During the month of November we took final action on other appropriations, aggregating about $97,000 in addition thereto. We have retained only a very few of the appropriations, and those only in accordance with the understanding with the committee, those few being, first, that class of appropriations having to do with the acquisition of lands, concerning which the affairs are still being handled by the courts; secondly, certain things which had been in progress for some time and concerning which we have not the final figures of cost; and then, in a very few items, the appropriations at certain stations where work was of exceedingly great importance and should be completed.

Mr. FRENCH. In the aggregate, how much would the appropria- tions that have not been turned in amount to?

Admiral GREGORY. As to the amount not turned in, I would have to insert that in the record. It is a very small amount.
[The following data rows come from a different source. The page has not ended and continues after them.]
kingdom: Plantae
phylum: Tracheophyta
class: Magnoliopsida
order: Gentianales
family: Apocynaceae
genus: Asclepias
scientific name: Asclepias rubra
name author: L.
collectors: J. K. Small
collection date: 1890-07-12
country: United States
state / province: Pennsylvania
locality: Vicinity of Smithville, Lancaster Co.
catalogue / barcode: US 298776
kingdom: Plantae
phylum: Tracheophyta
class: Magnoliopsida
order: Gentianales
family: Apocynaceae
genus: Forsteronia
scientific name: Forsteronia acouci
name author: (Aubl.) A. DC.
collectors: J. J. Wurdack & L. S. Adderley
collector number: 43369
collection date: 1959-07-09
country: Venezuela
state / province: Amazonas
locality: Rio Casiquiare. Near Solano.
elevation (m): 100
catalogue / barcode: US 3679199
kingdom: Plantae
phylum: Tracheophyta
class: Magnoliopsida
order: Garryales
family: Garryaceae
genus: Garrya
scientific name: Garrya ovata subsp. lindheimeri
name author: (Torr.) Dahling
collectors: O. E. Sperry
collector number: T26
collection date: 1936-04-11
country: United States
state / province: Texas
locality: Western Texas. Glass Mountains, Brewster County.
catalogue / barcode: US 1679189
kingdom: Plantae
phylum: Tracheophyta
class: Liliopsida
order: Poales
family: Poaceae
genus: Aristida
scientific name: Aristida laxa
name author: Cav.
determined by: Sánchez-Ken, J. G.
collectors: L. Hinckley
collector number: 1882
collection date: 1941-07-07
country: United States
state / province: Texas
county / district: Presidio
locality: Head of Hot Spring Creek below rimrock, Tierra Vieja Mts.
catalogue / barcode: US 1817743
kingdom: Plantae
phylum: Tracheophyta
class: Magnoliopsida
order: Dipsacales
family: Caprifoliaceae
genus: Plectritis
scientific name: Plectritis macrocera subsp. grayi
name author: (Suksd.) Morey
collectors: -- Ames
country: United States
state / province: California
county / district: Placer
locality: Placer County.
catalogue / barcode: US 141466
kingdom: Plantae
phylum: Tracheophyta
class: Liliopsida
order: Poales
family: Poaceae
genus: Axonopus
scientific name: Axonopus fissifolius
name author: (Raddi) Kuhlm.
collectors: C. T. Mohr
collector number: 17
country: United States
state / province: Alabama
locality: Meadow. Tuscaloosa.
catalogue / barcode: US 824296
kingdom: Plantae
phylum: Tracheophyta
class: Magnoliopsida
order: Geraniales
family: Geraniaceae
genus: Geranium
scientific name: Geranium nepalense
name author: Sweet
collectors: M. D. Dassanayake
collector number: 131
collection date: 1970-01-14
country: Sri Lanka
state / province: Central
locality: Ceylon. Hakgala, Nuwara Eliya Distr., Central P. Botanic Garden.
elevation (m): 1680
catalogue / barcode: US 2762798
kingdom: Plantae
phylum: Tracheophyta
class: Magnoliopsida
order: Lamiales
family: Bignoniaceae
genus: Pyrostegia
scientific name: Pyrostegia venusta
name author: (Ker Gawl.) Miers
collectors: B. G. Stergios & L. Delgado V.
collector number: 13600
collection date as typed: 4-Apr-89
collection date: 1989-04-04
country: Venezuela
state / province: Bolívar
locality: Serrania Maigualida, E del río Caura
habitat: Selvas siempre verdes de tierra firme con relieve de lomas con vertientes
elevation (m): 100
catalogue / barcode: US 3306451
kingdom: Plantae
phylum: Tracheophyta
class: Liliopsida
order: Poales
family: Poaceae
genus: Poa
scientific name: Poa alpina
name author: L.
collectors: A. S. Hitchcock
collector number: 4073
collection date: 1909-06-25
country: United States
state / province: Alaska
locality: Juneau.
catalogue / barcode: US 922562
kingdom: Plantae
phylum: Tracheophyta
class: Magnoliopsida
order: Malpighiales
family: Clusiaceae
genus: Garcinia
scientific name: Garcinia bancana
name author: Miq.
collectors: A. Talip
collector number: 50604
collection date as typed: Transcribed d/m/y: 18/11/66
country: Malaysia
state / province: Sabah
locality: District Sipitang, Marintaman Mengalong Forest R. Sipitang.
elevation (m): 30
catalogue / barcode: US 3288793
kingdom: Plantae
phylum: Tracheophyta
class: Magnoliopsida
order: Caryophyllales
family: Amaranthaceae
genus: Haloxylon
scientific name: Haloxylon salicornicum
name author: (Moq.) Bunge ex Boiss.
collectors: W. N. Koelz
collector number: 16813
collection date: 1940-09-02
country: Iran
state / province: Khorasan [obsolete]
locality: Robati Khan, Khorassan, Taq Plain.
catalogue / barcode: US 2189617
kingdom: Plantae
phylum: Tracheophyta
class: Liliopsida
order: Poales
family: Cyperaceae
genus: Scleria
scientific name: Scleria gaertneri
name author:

Mr. FRENCH. Probably less than $500,000?

Admiral GREGORY. I should think so. The result of all this is that a lot of old war-time appropriations are being closed up and closed up rapidly. This will clear up our books very materially along about the end of this fiscal year.

There is another thing that I would like to mention to the committee, which has an indirect bearing, if not a direct bearing, on this matter, and that is that we have been also pressing very hard to close out or to come to a final agreement with regard to a lot of old war-time contracts. At the present time practically all of them have been passed on from the bureau, and are in the hands of the General Accounting Office for final settlement. In other words, there will not be, as there was at the end of the Civil War, for instance, an accumulation of war claims that will continue for many years after the war. We are cleaning them all out and are catching up to date on that.

NAVY YARD, PORTSMOUTH, N. H.

IMPROVEMENT TO BUILDING

Mr. FRENCH. We will now take up the individual items. The amount proposed by the Bureau of the Budget for public works is $2,620,500. The first item is for the navy yard, Portsmouth, N. H., for improvements to building No. 138, $20,000.